Dataset items:
* * * * * * * * *

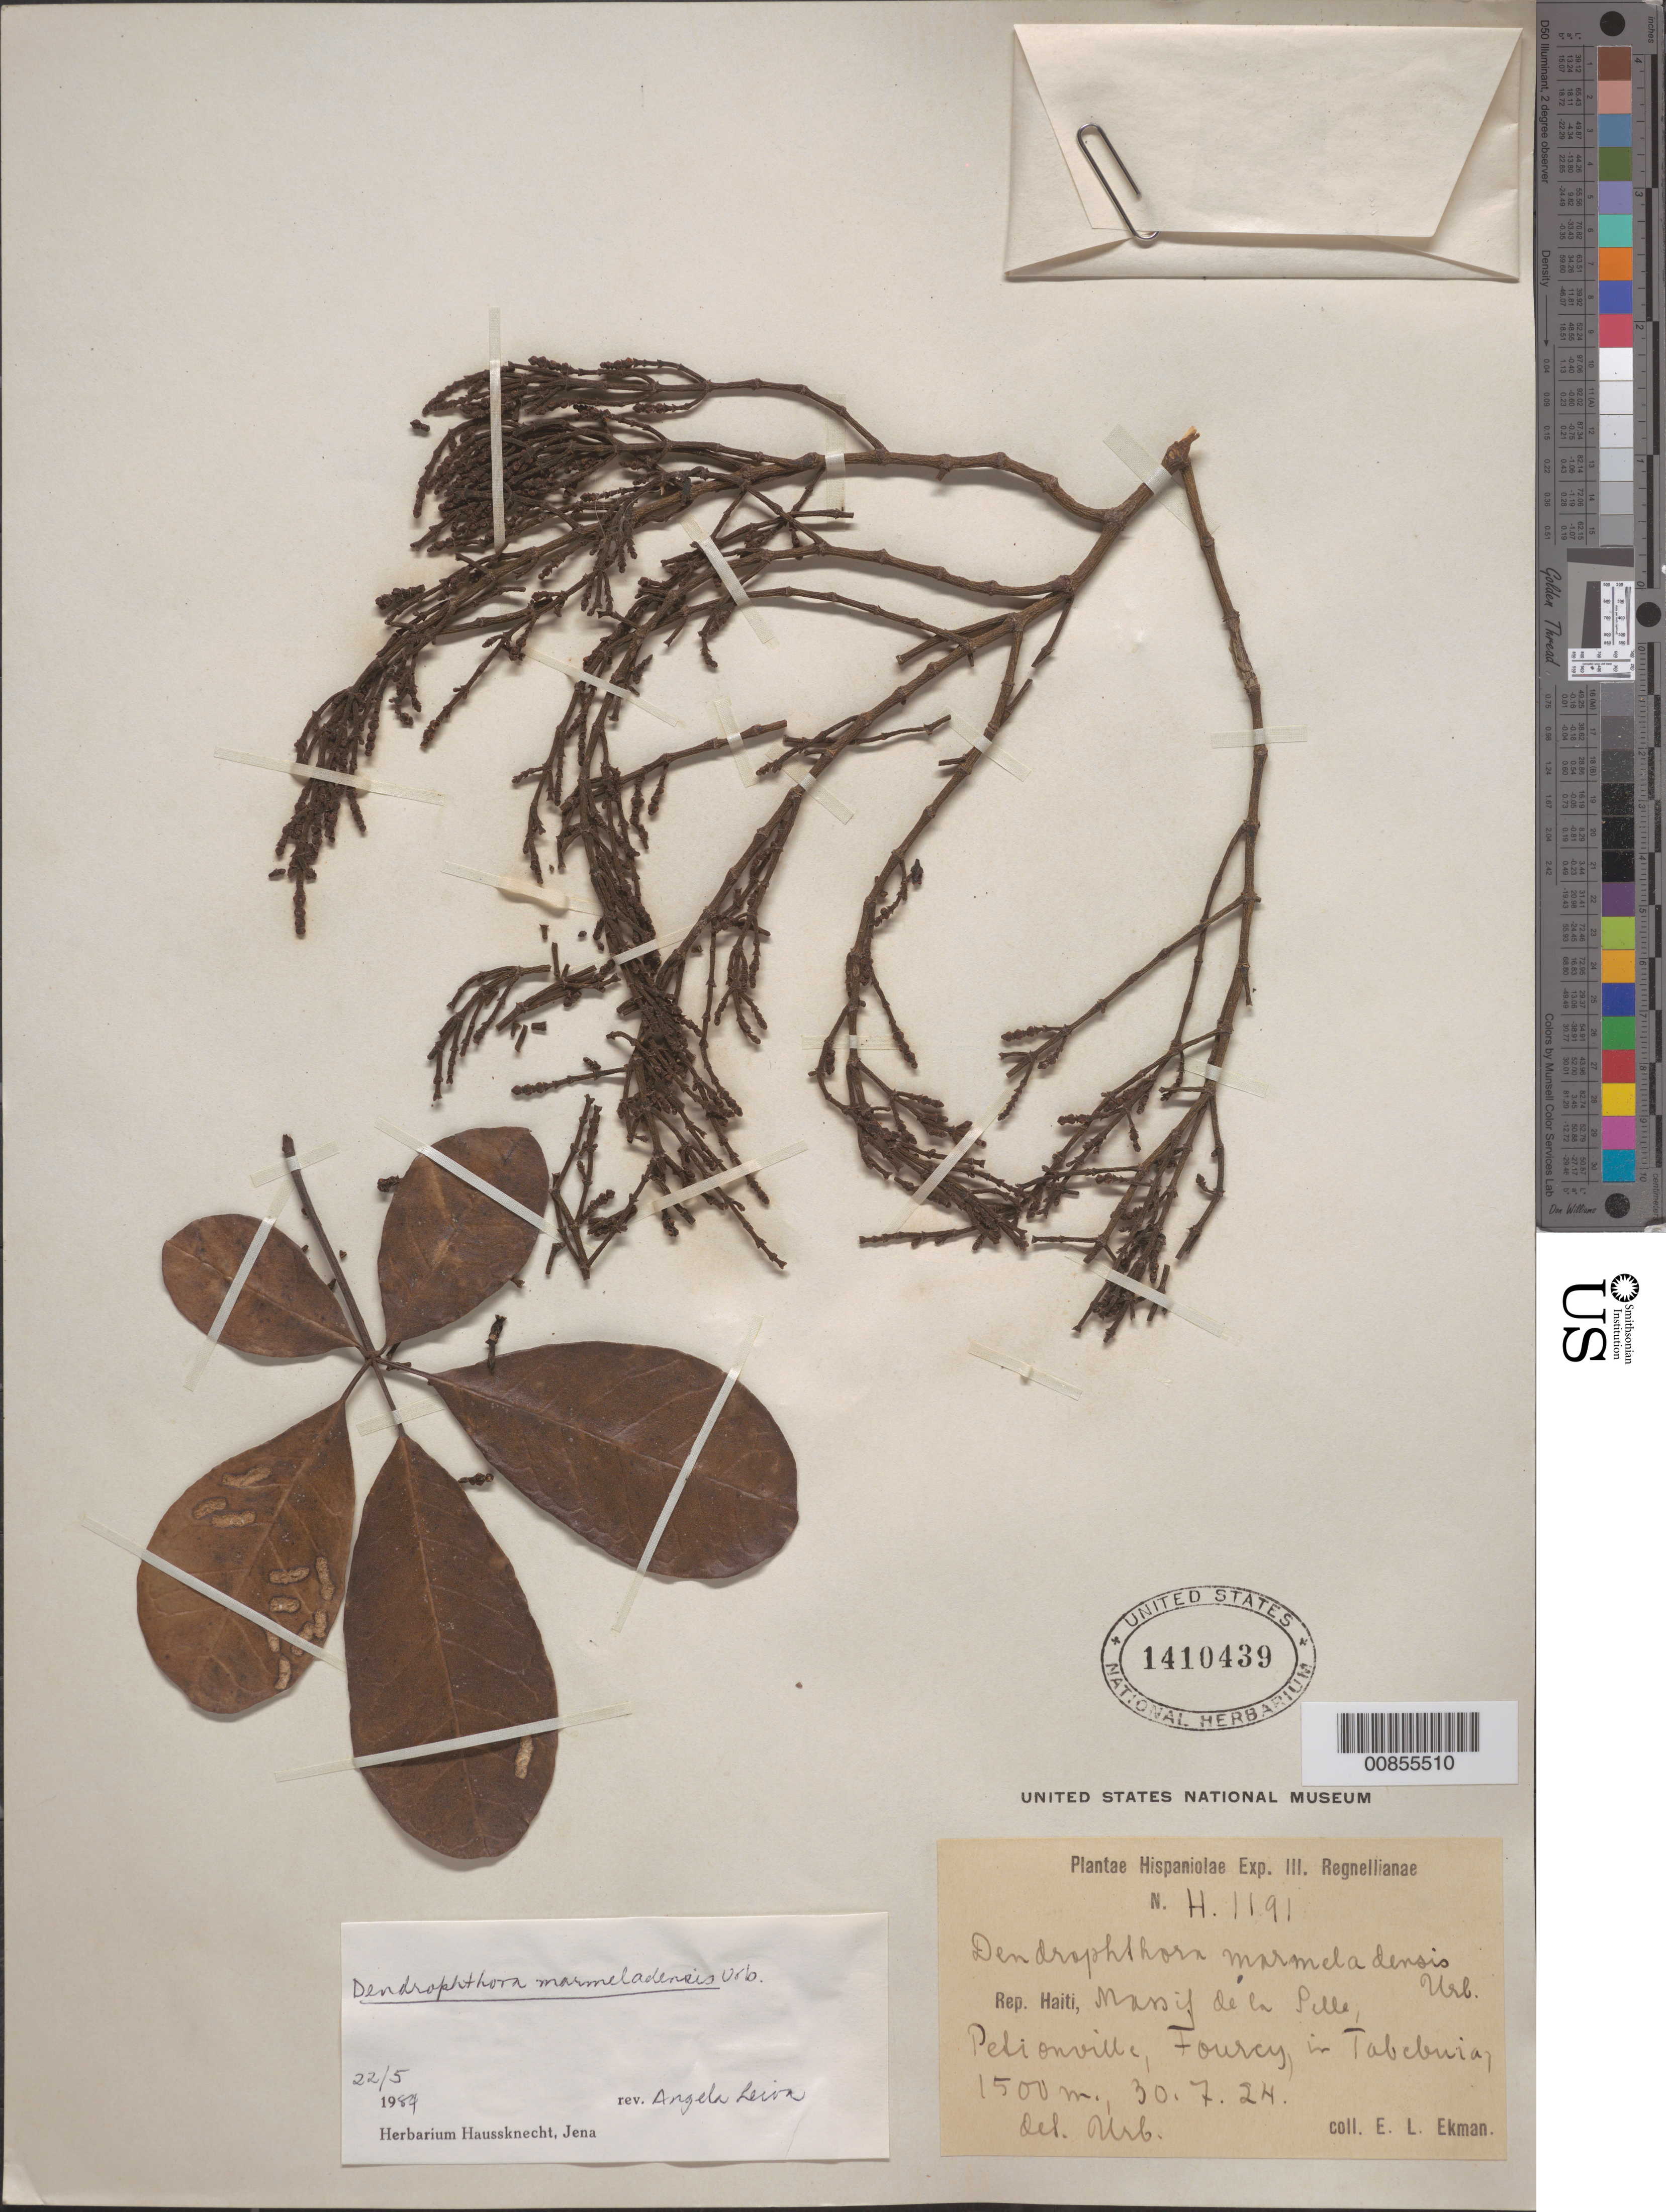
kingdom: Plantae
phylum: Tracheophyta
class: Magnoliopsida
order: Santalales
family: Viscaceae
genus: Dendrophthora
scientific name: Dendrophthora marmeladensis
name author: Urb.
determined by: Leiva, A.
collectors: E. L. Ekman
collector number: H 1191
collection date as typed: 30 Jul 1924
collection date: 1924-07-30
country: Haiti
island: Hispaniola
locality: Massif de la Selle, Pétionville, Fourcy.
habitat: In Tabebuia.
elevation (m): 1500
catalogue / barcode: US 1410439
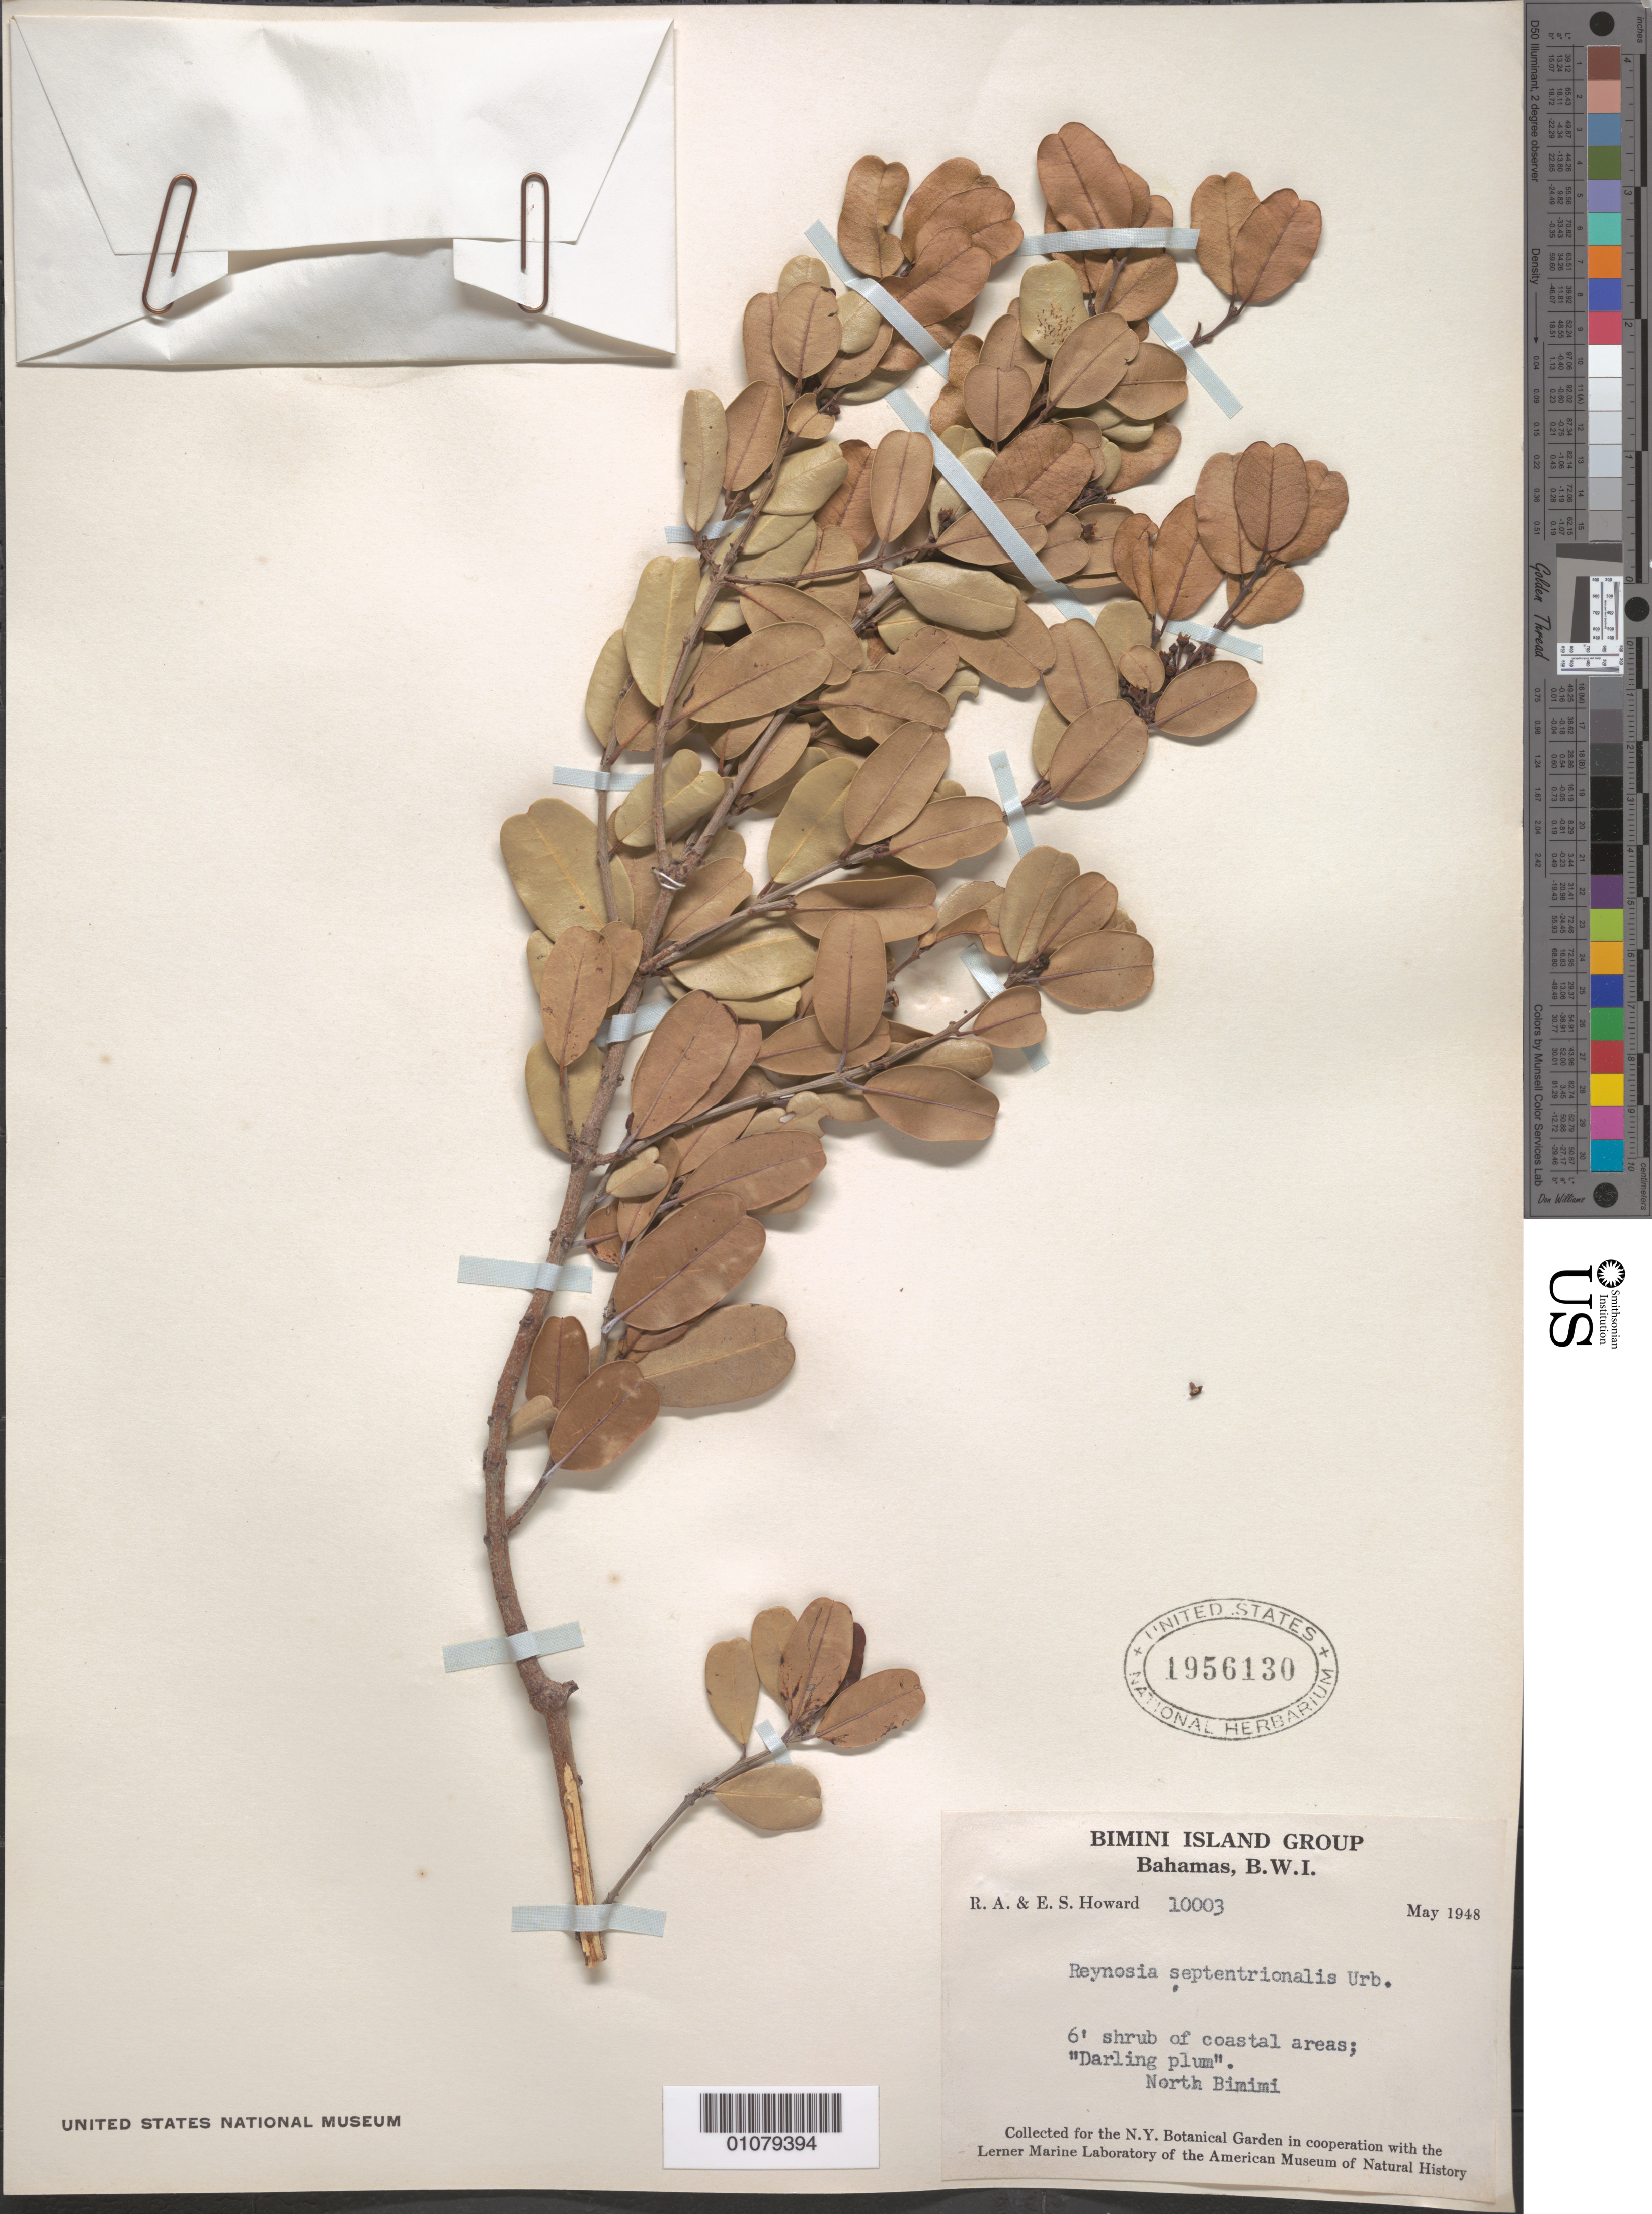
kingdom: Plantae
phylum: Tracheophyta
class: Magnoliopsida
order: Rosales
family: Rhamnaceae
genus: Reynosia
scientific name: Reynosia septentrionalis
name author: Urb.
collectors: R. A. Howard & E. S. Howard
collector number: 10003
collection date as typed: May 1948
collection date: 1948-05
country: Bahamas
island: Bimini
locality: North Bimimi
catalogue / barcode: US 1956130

* * * * * * * * *

Please copy out the data without changes, from the line containing "family: Rhamnaceae" through the final line of the data, including both of those lines.

SOLUTION FOR THIS TASK:
family: Rhamnaceae
genus: Reynosia
scientific name: Reynosia septentrionalis
name author: Urb.
collectors: R. A. Howard & E. S. Howard
collector number: 10003
collection date as typed: May 1948
collection date: 1948-05
country: Bahamas
island: Bimini
locality: North Bimimi
catalogue / barcode: US 1956130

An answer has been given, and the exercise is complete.